El violinista Pinchas Zukerman, un sustituto tardío, y el director musical Rafael Payare interpretan el Concierto para violín de Beethoven con la Sinfónica de San Diego en el Jacobs Music Center.

(Sandy Huffaker / Sinfónica de San Diego)

A sus 76 años, el violinista israelí se encuentra más comúnmente como director, pero causó una fuerte impresión en el Hollywood Bowl amplificado el verano pasado, tocando un concierto de Mozart con la Filarmónica de Los Ángeles dirigida por Zubin Mehta. Puede que su tono no sea tan fuerte como antes y necesitó tiempo para simpatizar con Jacobs, pero aportó elegancia controlada y profundidad a Beethoven.
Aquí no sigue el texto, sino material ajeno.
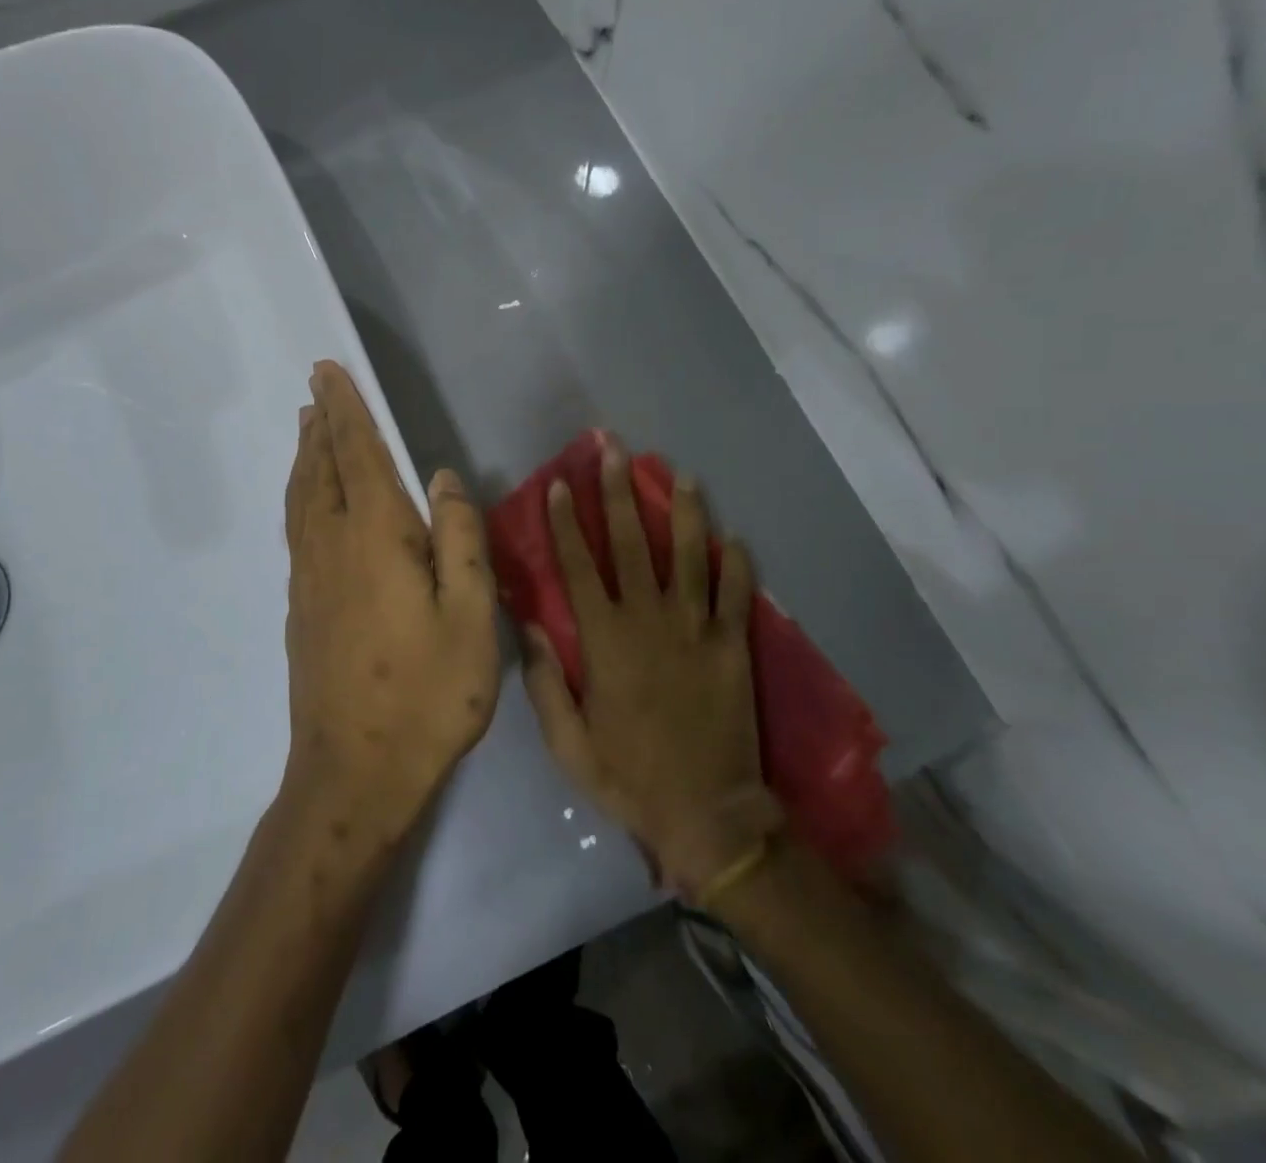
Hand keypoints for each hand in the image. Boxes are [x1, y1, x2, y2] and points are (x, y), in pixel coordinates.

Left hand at [282, 361, 499, 847]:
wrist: (354, 772)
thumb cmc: (426, 695)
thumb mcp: (470, 617)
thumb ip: (460, 539)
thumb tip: (441, 477)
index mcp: (376, 538)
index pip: (357, 455)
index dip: (345, 410)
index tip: (327, 372)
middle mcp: (332, 546)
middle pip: (321, 469)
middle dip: (321, 424)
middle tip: (315, 388)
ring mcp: (309, 578)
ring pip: (302, 498)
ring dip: (306, 456)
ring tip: (306, 428)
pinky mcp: (301, 606)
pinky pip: (296, 528)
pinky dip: (300, 495)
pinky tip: (307, 501)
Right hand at [521, 440, 783, 899]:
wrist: (708, 815)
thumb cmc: (628, 777)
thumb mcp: (567, 742)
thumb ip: (545, 681)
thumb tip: (528, 624)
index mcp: (604, 640)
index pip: (578, 566)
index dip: (566, 522)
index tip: (560, 484)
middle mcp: (648, 620)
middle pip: (630, 543)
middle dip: (618, 492)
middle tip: (614, 450)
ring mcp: (697, 629)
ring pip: (689, 556)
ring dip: (683, 512)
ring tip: (681, 475)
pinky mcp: (734, 646)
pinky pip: (736, 594)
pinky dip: (737, 564)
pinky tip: (734, 537)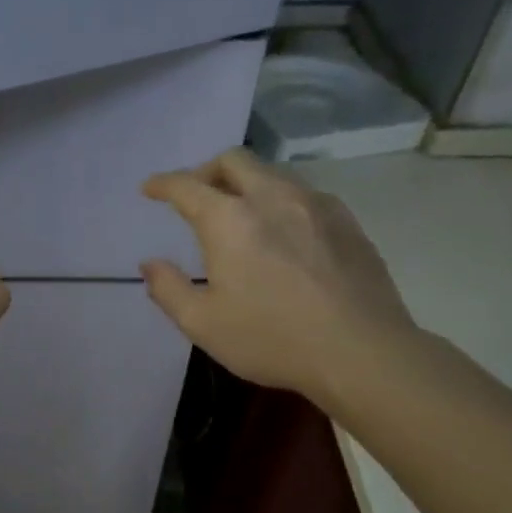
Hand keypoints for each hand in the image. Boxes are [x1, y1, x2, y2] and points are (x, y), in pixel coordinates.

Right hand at [140, 148, 415, 398]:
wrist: (362, 351)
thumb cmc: (271, 338)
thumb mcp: (202, 324)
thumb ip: (168, 289)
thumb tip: (151, 264)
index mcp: (230, 219)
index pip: (187, 185)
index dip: (163, 184)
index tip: (150, 189)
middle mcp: (272, 198)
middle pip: (234, 160)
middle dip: (206, 170)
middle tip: (195, 195)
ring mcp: (316, 205)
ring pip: (272, 174)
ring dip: (246, 184)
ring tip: (239, 214)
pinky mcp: (347, 221)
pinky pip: (304, 195)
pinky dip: (280, 202)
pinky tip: (283, 232)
Desde mi asiento en el balcón se percibía una presencia refinada en su tono y una nítida inmediatez en cada sección de la orquesta. Cuando Zukerman regresó al escenario para un bis, comenzó hablando (claramente escuchado en la sala sin micrófonos) sobre el significado de la querida canción de cuna de Brahms.
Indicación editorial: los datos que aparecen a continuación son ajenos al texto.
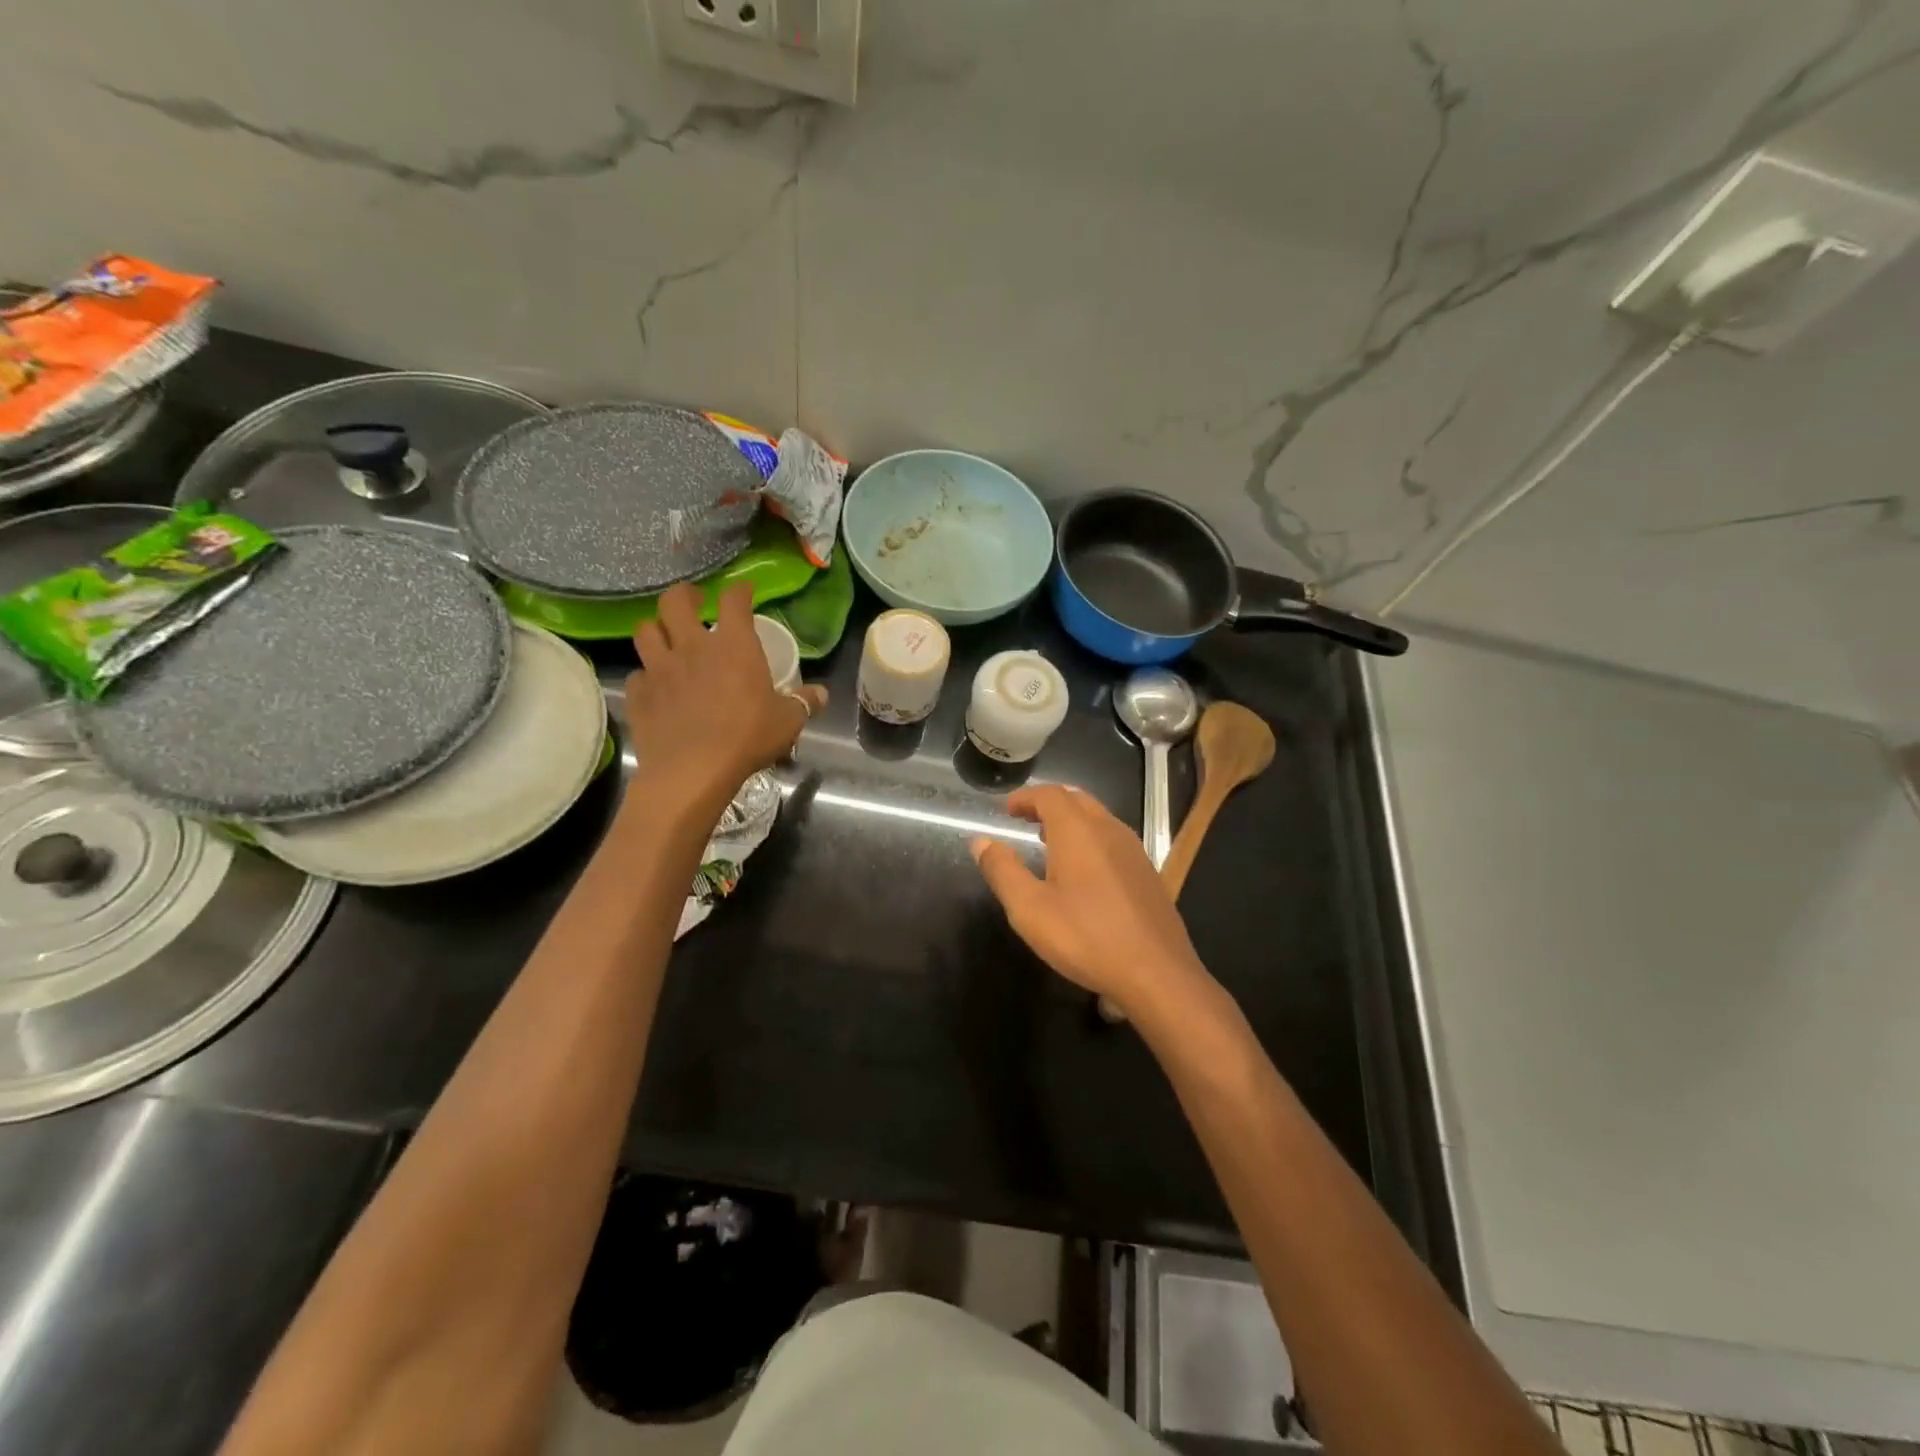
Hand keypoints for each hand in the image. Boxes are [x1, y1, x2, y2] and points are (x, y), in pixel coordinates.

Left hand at [625, 583, 825, 812]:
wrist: (693, 770)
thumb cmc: (747, 737)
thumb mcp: (788, 721)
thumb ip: (804, 703)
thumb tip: (821, 695)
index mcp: (733, 645)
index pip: (734, 600)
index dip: (740, 590)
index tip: (744, 591)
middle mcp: (692, 647)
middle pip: (674, 602)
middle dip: (683, 595)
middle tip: (693, 600)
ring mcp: (660, 669)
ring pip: (645, 631)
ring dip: (656, 629)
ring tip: (666, 637)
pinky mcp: (639, 694)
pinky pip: (638, 675)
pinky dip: (646, 676)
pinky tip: (656, 687)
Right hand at [971, 785, 1211, 1018]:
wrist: (1157, 972)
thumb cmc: (1086, 937)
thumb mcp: (1030, 909)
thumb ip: (1002, 870)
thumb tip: (981, 841)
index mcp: (1078, 831)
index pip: (1049, 795)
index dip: (1025, 797)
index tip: (1006, 811)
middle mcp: (1109, 829)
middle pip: (1076, 799)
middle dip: (1048, 804)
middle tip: (1025, 820)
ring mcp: (1133, 849)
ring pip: (1098, 817)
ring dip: (1071, 820)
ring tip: (1048, 841)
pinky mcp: (1147, 872)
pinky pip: (1113, 838)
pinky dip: (1090, 838)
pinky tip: (1083, 870)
“Estoy sufriendo”, dijo. “El mundo está al revés. Ya es suficiente. ¡Bibi! La única manera que conocía de calmar una situación imposible, explicó, era tocar esta canción de cuna, lo que hizo muy suavemente, con el tipo de belleza impactante que sólo un gran artista, con una acústica idealmente sensible, podría captar tan bien en movimiento.
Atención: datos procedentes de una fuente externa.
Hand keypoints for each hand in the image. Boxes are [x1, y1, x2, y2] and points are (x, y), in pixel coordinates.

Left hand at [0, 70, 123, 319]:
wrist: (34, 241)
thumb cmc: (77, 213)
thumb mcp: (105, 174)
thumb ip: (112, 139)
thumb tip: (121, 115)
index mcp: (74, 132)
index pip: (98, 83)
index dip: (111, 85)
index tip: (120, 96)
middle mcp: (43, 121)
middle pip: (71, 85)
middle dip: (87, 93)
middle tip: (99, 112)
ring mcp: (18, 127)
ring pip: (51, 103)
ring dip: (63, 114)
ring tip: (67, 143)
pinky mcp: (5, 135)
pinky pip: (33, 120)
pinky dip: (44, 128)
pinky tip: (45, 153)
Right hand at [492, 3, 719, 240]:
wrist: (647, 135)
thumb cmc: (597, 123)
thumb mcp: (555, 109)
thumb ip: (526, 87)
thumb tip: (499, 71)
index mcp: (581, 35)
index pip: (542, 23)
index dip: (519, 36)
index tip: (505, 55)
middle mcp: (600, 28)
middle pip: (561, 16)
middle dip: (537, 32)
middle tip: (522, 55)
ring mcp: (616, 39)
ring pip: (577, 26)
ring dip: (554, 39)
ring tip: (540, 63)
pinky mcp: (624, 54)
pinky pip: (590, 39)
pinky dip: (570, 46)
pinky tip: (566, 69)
“Pelleas und Melisande” de Schoenberg fue escrita en 1903 por un compositor de 29 años que estaba a punto de revolucionar la música pero aún así encontró una salida para el romanticismo del siglo XIX. El compositor, cuyo 150 cumpleaños se celebra el mes pasado esta temporada, emplea una enorme orquesta para una paleta extravagante de colores y efectos instrumentales en una amplia gama de gestos dramáticos. Un narrador vital, ilustra conmovedoramente la obra original de Maurice Maeterlinck, con subtítulos cuidadosamente utilizados que se hacen especialmente evidentes.

Lo mismo pasó con Payare, quien está enamorada de Schoenberg. Es un maestro de considerable gracia y considerable arrogancia, que une a ambos de una manera inusual pero inexorable. Esto significó que los gestos amplios iluminaran los pequeños detalles y los estallidos de excitación salvaje permanecieran controlados.

Fue una prueba no sólo para la orquesta, sino también para la acústica. La claridad se ha convertido aquí en el rasgo dominante. No había ni el brillo en las notas altas que ronda ligeramente el restaurado David Geffen Hall de la Filarmónica de Nueva York, del cual Scarbrough también fue acústico, ni la riqueza de la base de Geffen. Pero Jacobs maneja hábilmente los clímax ensordecedores, así como una canción de cuna. Con el tiempo, la habitación debería abrirse sonoramente y, con suerte, suavizarse.

Por ahora, sin embargo, es un lugar hecho para la emoción. Todo lo que queda es que los habitantes de San Diego se despierten, huelan el café en el vestíbulo y adivinen la música del interior. Tan sólo en la segunda semana en la sala, muchos de los 1.831 asientos estaban vacíos.